Ekim ayının güz kokusu hissedilse
de hava açık ve güneşliydi. Evinden yarım saat önce çıkan Refik Hüzünkâr
yorulmasına rağmen adımlarını daha da hızlandırdı. Gittiği yer Sahaf Hasan
Efendi’nin dükkânı olunca kuş gibi uçarak giderdi. Oraya varmak bir menzile
ulaşmak gibiydi.
Kadıköy ve Beyoğlu semtlerinde
sahaf dükkânları açılsa da bir türlü ısınamamıştı. Onun bir sevda gibi
tutulduğu yer Bayezid Câmii civarında nadirattan bir sahaf olan Hasan
Efendi’nin dükkânıydı. Sohbet ve yazılarıyla üzerinde çok emeği olan Bilge
Kişi’nin sâyesinde tanımış, dükkânına o alıştırmıştı.
Kitap sohbetine olan aşkını bu
gün de vuslata erdirecekti. Kim bilir neler konuşulacaktı? Hangi kitap
tiryakileri gelecekti? Kitaplar üstüne gün görmemiş sözler duyacaktı yine. Ne
çok şey biliyordu Sahaf Hasan Efendi? Eski ve yeni kitap kurtlarıyla olan
hâtıralarını dinlemeye doyulmazdı. Bir sohbetinde İbnülemin Mahmud Kemal’in son
yıllarına yetiştiğini, ünlü yazarlarla muhabbetine şâhit olduğunu anlatmıştı.
Ârif meşrebi ve güzel lisanıyla
İstanbul beyefendisi mütevazı bir insandı. Eskilerin deyimiyle çok laf vardı
onda. Hangi kitapları okuyacağı hakkında fikir verirdi. Açık tenli, uzun köşeli
yüzü ve bembeyaz sakalıyla cezbeli bir pir-i fâni idi. Yaşı yetmişi geçmesine
rağmen zihni berrak, hâfızası sağlam, zengin hâtıraları olan bilgili biriydi.
Modern eğitimin yanında medrese
eğitimi de almıştı. Osmanlı Türkçesini iyi biliyordu. “Gençliğimden bu yana
başka işler yapma imkânım olduğu halde, Allah hilkatimi kitaplarla
meczettiğinden sahaflıktan başka iş yapamıyorum” demişti bir sohbetinde.
Refik Hüzünkâr onun
müdâvimlerinin çokluğundan rahatsız olurdu. Çünkü hususi sohbet etmesine fırsat
vermezlerdi. Gereksiz kitap hastaları gelir, bereketli vaktini öldürürlerdi.
Buna çok canı sıkılırdı. Boş vakitlerini kollamaya çalışır, dükkândaki kitap
tiryakilerinin eşkâline şöyle bir bakar, lafebesi, kendini beğenmiş kitap
psikopatı varsa, Bayezid Meydanı’na doğru tur atar, daha sonra gelirdi.

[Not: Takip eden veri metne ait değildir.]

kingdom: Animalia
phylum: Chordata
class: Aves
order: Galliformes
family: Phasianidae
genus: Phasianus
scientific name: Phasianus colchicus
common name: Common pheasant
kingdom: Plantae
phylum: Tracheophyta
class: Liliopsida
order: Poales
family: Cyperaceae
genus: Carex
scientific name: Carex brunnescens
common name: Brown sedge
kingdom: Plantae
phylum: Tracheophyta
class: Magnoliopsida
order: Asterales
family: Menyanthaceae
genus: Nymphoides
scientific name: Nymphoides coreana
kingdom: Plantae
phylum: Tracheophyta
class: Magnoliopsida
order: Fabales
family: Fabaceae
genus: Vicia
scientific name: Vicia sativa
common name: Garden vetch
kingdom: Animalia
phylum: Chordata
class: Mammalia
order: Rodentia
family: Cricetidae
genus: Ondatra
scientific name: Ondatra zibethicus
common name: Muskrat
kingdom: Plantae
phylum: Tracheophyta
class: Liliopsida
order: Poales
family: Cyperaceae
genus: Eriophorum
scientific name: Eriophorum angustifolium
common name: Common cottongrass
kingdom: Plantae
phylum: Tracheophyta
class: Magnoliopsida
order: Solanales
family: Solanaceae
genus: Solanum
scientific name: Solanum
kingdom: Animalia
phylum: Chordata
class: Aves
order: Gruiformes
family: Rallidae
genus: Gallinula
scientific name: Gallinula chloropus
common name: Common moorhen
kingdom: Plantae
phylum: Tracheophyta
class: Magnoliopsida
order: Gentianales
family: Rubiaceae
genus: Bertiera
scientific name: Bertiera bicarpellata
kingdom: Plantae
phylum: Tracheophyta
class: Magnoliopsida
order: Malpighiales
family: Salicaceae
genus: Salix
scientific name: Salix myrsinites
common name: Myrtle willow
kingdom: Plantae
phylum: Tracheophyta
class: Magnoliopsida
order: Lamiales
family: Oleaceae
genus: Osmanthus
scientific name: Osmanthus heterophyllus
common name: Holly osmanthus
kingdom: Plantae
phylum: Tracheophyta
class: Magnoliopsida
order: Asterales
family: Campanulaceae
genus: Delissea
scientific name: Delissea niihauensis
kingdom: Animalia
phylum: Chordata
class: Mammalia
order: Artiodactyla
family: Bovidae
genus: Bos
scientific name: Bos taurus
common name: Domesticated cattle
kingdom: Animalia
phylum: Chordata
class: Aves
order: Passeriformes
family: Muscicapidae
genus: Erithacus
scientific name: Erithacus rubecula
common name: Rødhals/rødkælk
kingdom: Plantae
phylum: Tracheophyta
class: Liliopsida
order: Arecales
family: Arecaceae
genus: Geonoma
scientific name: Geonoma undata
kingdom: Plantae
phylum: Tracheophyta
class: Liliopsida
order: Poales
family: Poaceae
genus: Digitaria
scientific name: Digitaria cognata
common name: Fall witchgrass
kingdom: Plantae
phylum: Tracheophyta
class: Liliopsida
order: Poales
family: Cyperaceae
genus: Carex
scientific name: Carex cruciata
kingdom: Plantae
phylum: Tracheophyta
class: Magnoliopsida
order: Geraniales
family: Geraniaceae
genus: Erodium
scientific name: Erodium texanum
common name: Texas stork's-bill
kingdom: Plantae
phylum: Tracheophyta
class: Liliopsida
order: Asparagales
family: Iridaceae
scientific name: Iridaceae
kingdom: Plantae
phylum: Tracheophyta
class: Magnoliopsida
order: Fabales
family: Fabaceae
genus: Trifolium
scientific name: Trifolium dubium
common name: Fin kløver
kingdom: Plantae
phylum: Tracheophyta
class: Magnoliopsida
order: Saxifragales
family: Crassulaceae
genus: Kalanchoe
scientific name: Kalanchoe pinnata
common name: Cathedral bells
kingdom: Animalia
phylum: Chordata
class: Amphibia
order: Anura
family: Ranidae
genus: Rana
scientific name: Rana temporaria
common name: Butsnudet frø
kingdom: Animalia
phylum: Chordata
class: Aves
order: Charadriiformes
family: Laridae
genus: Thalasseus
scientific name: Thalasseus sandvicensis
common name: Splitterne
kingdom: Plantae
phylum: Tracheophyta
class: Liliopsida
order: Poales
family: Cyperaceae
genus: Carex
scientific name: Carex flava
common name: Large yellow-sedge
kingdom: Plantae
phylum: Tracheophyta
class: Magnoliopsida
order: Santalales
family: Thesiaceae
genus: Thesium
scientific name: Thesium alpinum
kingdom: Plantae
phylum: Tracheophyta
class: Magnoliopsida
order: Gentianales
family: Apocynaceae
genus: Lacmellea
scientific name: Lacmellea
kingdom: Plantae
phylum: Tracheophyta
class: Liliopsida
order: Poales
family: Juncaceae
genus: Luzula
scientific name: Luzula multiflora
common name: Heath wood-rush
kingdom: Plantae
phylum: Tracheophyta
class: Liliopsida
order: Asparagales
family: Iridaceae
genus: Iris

Sahaf Hasan Efendi yıllanmış
ahşap masasında bir kitabı inceliyordu. Hayret, kimse yoktu! Çok sevindi Refik
Hüzünkâr. Onu yalnız başına dinleyebilecek, sorular sorabilecekti. Selâm
vererek elini öptü ve kitap istiflerinden arta kalan, ancak dört kişinin
sığabileceği daracık mekânın bir köşesine oturdu. Duvarları yüzlerce kitap dolu
orta büyüklükteki dükkânın her karesinden kitap kokusu geliyordu.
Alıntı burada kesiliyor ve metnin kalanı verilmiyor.